> [Data for processing]
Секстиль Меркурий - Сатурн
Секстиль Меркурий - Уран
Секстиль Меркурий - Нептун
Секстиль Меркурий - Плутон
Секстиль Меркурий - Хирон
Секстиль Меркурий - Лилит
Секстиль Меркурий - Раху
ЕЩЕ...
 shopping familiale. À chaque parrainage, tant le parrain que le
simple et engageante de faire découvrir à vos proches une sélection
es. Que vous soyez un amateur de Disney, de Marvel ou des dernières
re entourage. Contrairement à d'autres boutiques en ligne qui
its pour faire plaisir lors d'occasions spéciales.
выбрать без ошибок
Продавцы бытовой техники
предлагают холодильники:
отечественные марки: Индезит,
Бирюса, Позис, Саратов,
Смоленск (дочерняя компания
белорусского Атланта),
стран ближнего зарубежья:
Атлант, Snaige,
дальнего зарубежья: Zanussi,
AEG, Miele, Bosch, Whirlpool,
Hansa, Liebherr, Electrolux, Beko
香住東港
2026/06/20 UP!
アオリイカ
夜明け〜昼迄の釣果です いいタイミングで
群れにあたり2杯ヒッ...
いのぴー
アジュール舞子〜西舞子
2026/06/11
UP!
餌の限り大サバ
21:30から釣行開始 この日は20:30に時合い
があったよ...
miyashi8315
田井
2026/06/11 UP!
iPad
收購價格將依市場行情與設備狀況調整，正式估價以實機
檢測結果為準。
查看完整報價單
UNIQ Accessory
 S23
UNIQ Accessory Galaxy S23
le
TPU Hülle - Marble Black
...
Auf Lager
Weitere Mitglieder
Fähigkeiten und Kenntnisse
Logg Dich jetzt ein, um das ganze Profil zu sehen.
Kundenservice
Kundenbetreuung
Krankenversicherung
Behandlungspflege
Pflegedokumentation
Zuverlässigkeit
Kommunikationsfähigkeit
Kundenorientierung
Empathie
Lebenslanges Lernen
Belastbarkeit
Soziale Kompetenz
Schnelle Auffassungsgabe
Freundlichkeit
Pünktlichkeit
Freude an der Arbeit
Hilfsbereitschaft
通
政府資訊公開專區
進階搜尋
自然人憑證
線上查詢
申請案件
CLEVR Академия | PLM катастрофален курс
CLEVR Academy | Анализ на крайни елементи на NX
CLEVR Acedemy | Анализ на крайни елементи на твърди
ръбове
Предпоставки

> [Goal of the exercise]
Format the data as a numbered list, from its first line through the line containing "shopping familiale. À", inclusive, and omit any blank lines.

> [Written solution]
1. Секстиль Меркурий - Сатурн
2. Секстиль Меркурий - Уран
3. Секстиль Меркурий - Нептун
4. Секстиль Меркурий - Плутон
5. Секстиль Меркурий - Хирон
6. Секстиль Меркурий - Лилит
7. Секстиль Меркурий - Раху
8. ЕЩЕ...
9.  shopping familiale. À chaque parrainage, tant le parrain que le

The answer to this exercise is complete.